--- START ---
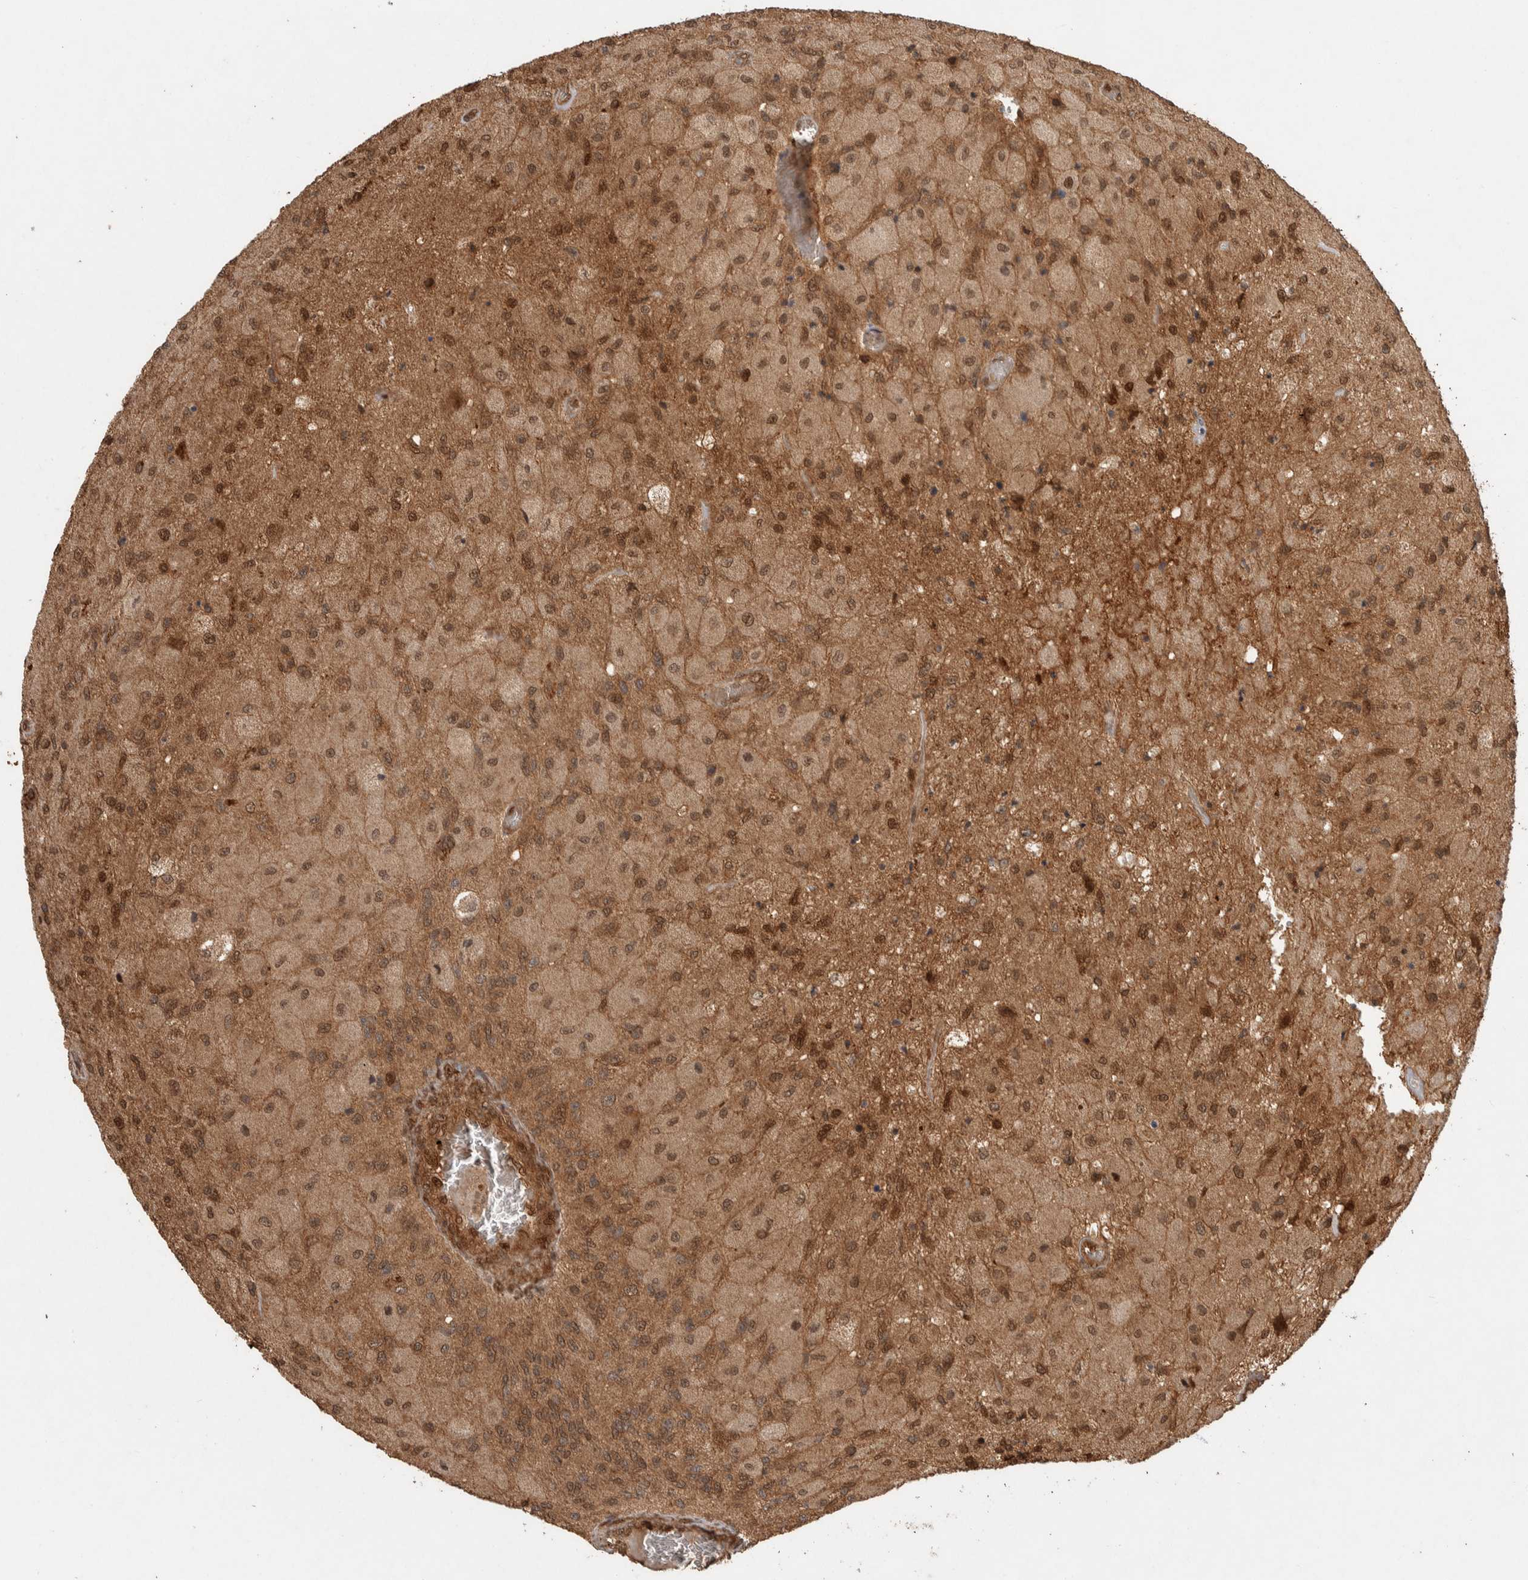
{"staining": {"intensity": "weak", "quantity": ">75%", "location": "cytoplasmic/membranous,nuclear"}, "tissue": "glioma", "cell_type": "Tumor cells", "image_type": "cancer", "snomed": [{"axis": "morphology", "description": "Normal tissue, NOS"}, {"axis": "morphology", "description": "Glioma, malignant, High grade"}, {"axis": "topography", "description": "Cerebral cortex"}], "caption": "Brown immunohistochemical staining in human malignant glioma (high-grade) exhibits weak cytoplasmic/membranous and nuclear positivity in approximately >75% of tumor cells.", "gene": "CNTROB", "patient": {"sex": "male", "age": 77}}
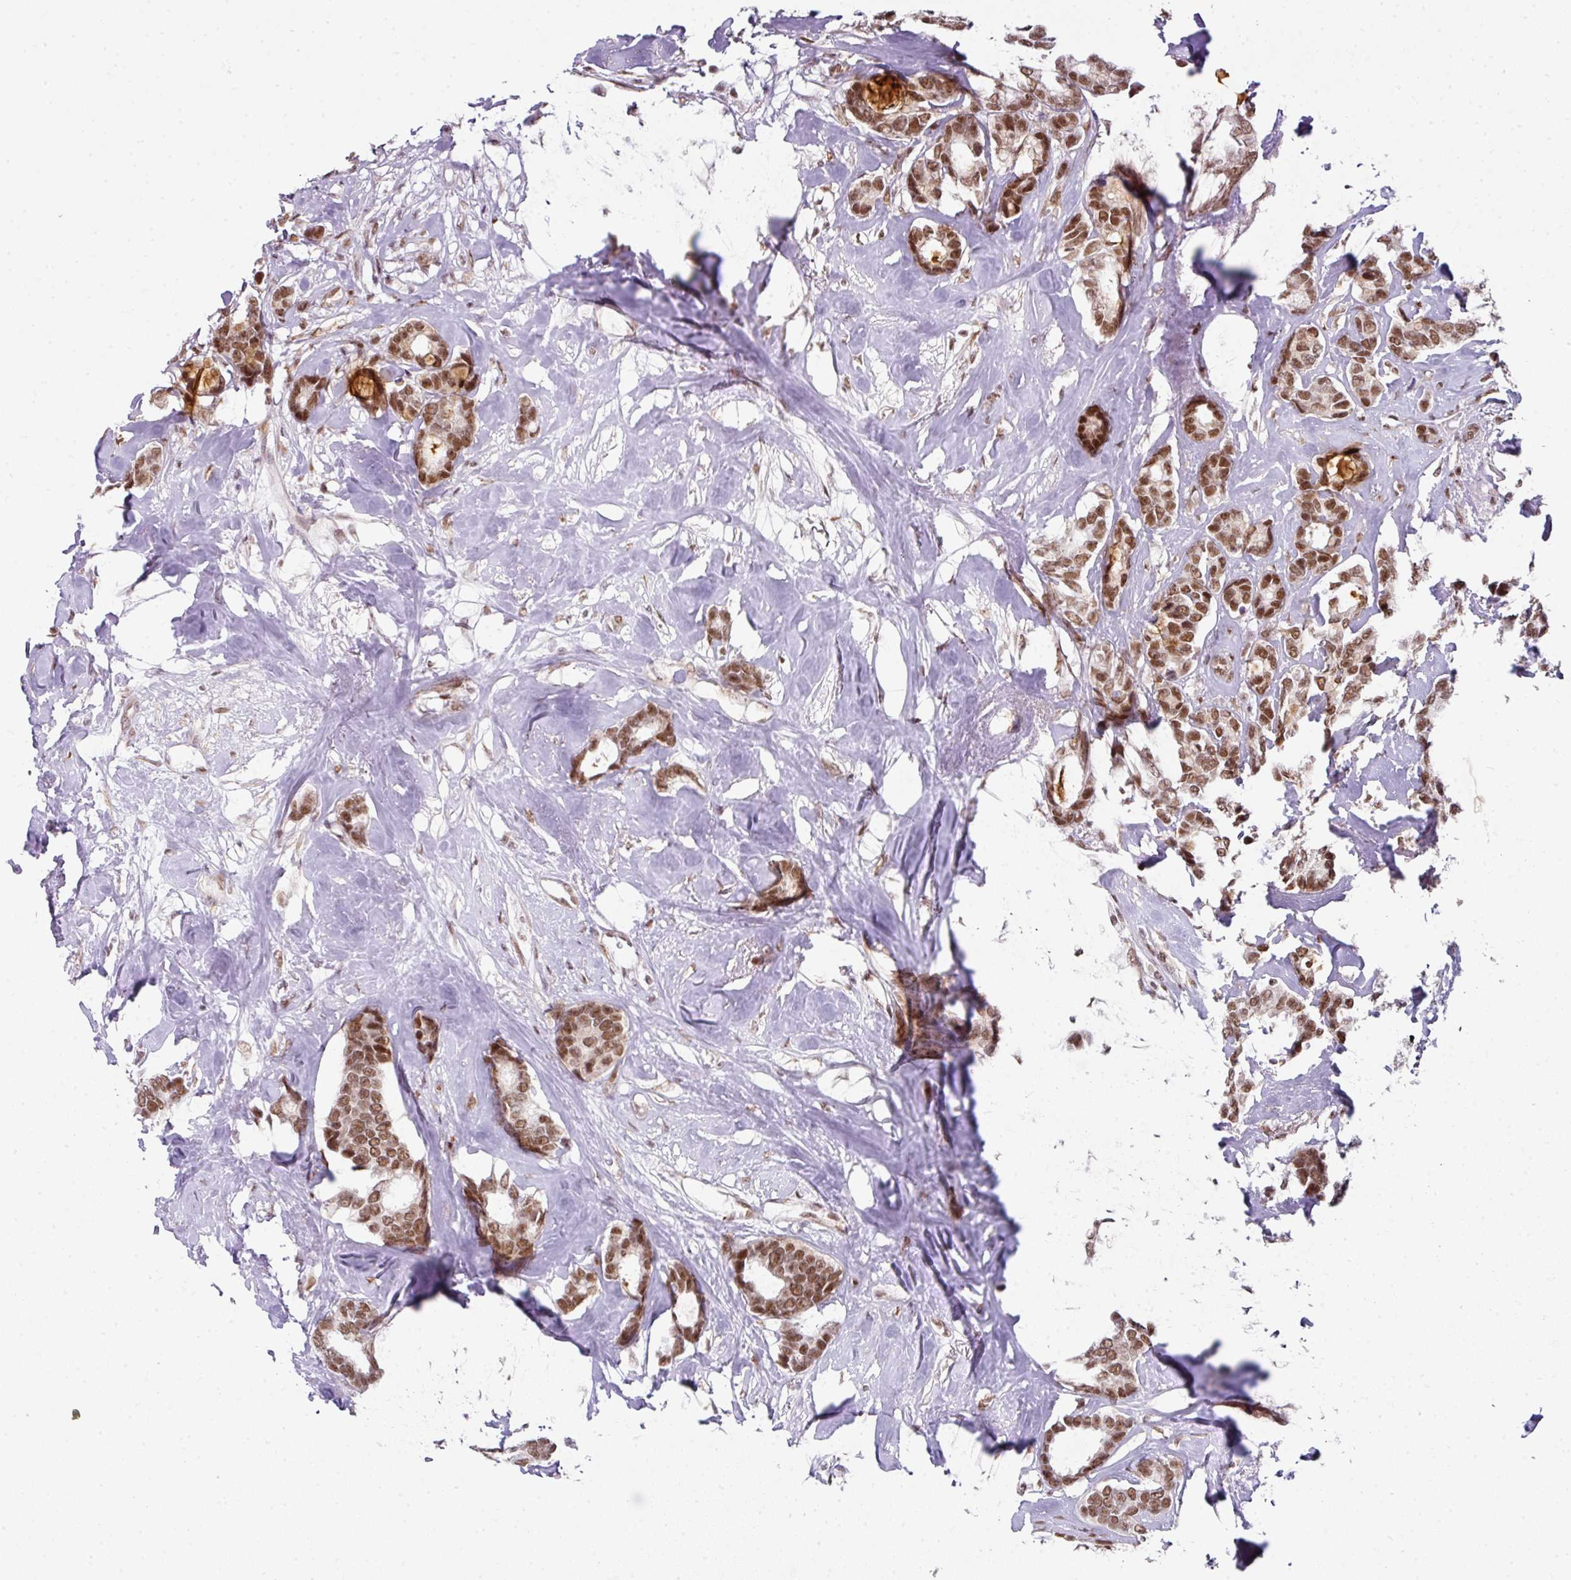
{"staining": {"intensity": "moderate", "quantity": ">75%", "location": "nuclear"}, "tissue": "breast cancer", "cell_type": "Tumor cells", "image_type": "cancer", "snomed": [{"axis": "morphology", "description": "Duct carcinoma"}, {"axis": "topography", "description": "Breast"}], "caption": "Breast invasive ductal carcinoma stained for a protein (brown) reveals moderate nuclear positive positivity in approximately >75% of tumor cells.", "gene": "NFYA", "patient": {"sex": "female", "age": 87}}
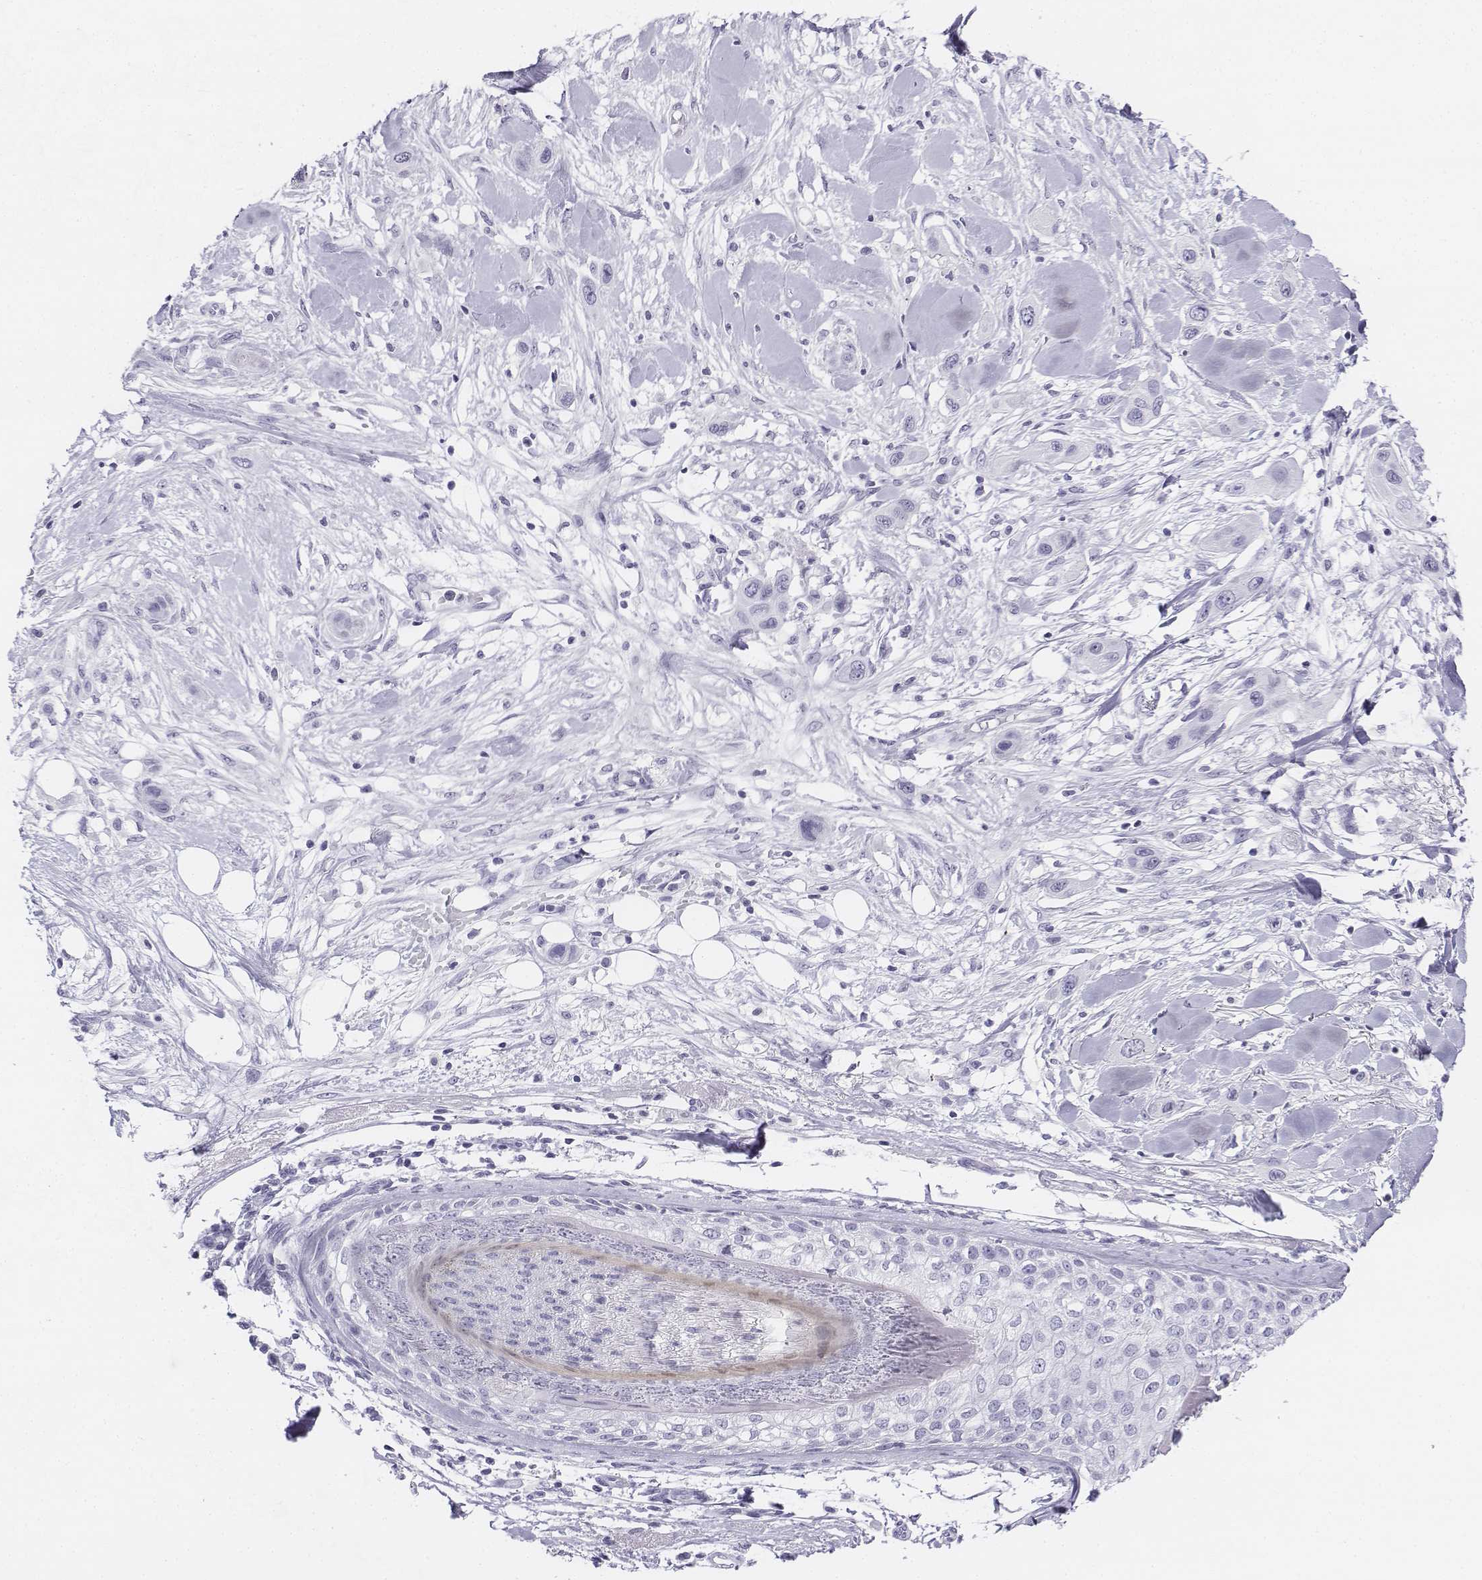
{"staining": {"intensity": "negative", "quantity": "none", "location": "none"}, "tissue": "skin cancer", "cell_type": "Tumor cells", "image_type": "cancer", "snomed": [{"axis": "morphology", "description": "Squamous cell carcinoma, NOS"}, {"axis": "topography", "description": "Skin"}], "caption": "Immunohistochemistry (IHC) of skin cancer (squamous cell carcinoma) reveals no expression in tumor cells. The staining was performed using DAB (3,3'-diaminobenzidine) to visualize the protein expression in brown, while the nuclei were stained in blue with hematoxylin (Magnification: 20x).", "gene": "UCN2", "patient": {"sex": "male", "age": 79}}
--- END ---
• _PROBLEM STATEMENT_:
From the line containing "invasive ductal carcinoma" down to the end of the listing above, every line is to be returned exactly, though the pictures are not.

• _RESULT OF THE TASK_:
{"staining": {"intensity": "moderate", "quantity": ">75%", "location": "nuclear"}, "tissue": "breast cancer", "cell_type": "Tumor cells", "image_type": "cancer", "snomed": [{"axis": "morphology", "description": "Duct carcinoma"}, {"axis": "topography", "description": "Breast"}], "caption": "Breast invasive ductal carcinoma stained for a protein (brown) reveals moderate nuclear positive positivity in approximately >75% of tumor cells.", "gene": "NFYA", "patient": {"sex": "female", "age": 87}}
{"staining": {"intensity": "negative", "quantity": "none", "location": "none"}, "tissue": "skin cancer", "cell_type": "Tumor cells", "image_type": "cancer", "snomed": [{"axis": "morphology", "description": "Squamous cell carcinoma, NOS"}, {"axis": "topography", "description": "Skin"}], "caption": "Immunohistochemistry (IHC) of skin cancer (squamous cell carcinoma) reveals no expression in tumor cells. The staining was performed using DAB (3,3'-diaminobenzidine) to visualize the protein expression in brown, while the nuclei were stained in blue with hematoxylin (Magnification: 20x).", "gene": "UCN2", "patient": {"sex": "male", "age": 79}}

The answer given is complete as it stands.